Les nouvelles de la DSR australienne sont en réalité moins annoncées, et comme ce type de document arrive souvent, elles ont une valeur interne et en appui à une approche générale de la politique de sécurité nationale. Malgré la volonté de se démarquer de la gestion précédente (conservatrice), le gouvernement travailliste confirme en fait tous les aspects et approches (pas seulement ceux-là, mais aussi ceux très controversés concernant les politiques de migration et d'accueil), à commencer par la proximité avec les États-Unis.

* Sur un plan plus strictement technique, les ADF font partie des accords multilatéraux de l'« Anglosphère » : ABCANZ (American, British, Canadian, Australian, and New Zealand Armies' Program) pour les forces terrestres ; AUSCANNZUKUS, pour ceux de la marine ; ASIC (Air and Space Interoperability Council) pour l'air et l'espace ; CCEB (Combined Communications-Electronics Board) pour les activités de communication et d'électronique ; TTCP (Programme de Coopération Technique); UKUSA (Accord Royaume-Uni - États-Unis d'Amérique) pour les écoutes électroniques, également connues sous le nom d'Echelon ou Five Eyes.

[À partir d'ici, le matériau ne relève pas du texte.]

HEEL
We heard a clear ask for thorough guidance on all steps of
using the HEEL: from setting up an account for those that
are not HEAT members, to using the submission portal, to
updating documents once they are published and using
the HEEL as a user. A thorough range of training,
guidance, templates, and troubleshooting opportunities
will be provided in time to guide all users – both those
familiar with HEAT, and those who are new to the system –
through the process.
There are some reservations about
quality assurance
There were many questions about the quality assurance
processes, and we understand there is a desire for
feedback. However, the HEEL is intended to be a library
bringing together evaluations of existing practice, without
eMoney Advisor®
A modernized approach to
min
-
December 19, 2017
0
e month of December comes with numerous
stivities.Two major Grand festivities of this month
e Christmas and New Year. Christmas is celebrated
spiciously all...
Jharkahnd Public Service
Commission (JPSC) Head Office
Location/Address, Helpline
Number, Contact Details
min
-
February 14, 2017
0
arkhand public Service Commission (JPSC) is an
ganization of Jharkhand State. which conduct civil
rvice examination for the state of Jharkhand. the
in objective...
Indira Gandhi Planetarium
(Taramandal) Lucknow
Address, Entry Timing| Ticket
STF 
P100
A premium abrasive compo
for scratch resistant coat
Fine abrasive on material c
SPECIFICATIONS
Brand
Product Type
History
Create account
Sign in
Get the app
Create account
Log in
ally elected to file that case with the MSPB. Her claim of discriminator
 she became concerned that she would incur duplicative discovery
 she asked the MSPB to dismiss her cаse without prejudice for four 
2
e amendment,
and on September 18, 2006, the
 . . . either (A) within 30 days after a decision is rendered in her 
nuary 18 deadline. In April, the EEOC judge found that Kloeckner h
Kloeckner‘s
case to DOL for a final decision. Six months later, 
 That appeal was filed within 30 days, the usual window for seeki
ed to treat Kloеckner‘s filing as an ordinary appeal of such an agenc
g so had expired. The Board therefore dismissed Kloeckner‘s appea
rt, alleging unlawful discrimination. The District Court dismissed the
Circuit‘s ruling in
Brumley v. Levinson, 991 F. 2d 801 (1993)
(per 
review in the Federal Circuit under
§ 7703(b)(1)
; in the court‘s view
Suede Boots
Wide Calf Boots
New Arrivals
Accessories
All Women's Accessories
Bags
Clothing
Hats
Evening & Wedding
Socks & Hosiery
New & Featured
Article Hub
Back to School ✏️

** AUKUS, est un pacte de sécurité trilatéral entre l'Australie, le Royaume-Uni et les États-Unis, annoncé le 15 septembre 2021 pour la région Indo-Pacifique. En vertu de ce pacte, les États-Unis et le Royaume-Uni aideront l'Australie à acquérir des sous-marins à propulsion nucléaire. Le pacte comprend également une coopération sur les mécanismes informatiques avancés, l'intelligence artificielle, les technologies quantiques, les capacités sous-marines, hypersoniques et contre-hypersoniques, la guerre électronique, l'innovation et le partage d'informations. Le pacte se concentrera sur la capacité militaire, mais sera séparé de UKUSA/Echelon/Five Eyes. La mise en place du pacte a marqué la fin de l'accord franco-australien pour la construction de 12 sous-marins (classe Attaque), versions à propulsion conventionnelle des sous-marins nucléaires de classe Barracuda en construction pour la Marine Nationale. La décision australienne, prise par le prédécesseur d'Albanese, a provoqué une crise diplomatique et politique avec la France. Bien que le gouvernement travailliste ait maintenu son engagement avec AUKUS sur les sous-marins, lors d'une visite d'Albanese à Paris en juillet 2022, la réconciliation avec Paris, déjà amorcée lors du sommet de l'Otan à Madrid, a été pleinement sanctionnée quelques jours plus tôt, en auquel avait participé le Premier ministre australien (Canberra est partenaire de l'Alliance atlantique). De plus, l'Australie a versé à la société française de construction navale Naval Group plus de 616 millions de dollars pour l'annulation du contrat. Mais les ambitions de la RAN de construire des sous-marins nucléaires les ont précédées, le chef de la marine australienne, le vice-amiral Michael Noonan, rencontrant à Londres son homologue britannique, l'amiral Tony Radakin, en mars 2021 et demandant une assistance au Royaume-Uni et aux États-Unis pour l'acquisition de sous-marins nucléaires. sous-marins motorisés. Cela a été suivi d'une discussion trilatérale entre le Premier ministre britannique Boris Johnson, le président Joe Biden et le Premier ministre australien Scott Morrison lors du sommet du G7 de juin 2021 en Grande-Bretagne.

*** Il est utile de souligner que la question de l'industrie de défense, de son développement et de son lien avec celui plus général de l'économie nationale n'a pas toujours fait l'objet d'une attention constante de la part des décideurs politiques, d'ailleurs le dernier livre blanc, spécifiquement destiné pour cette émission, remonte à 2007 et a été précédé d'un autre document datant de 1998.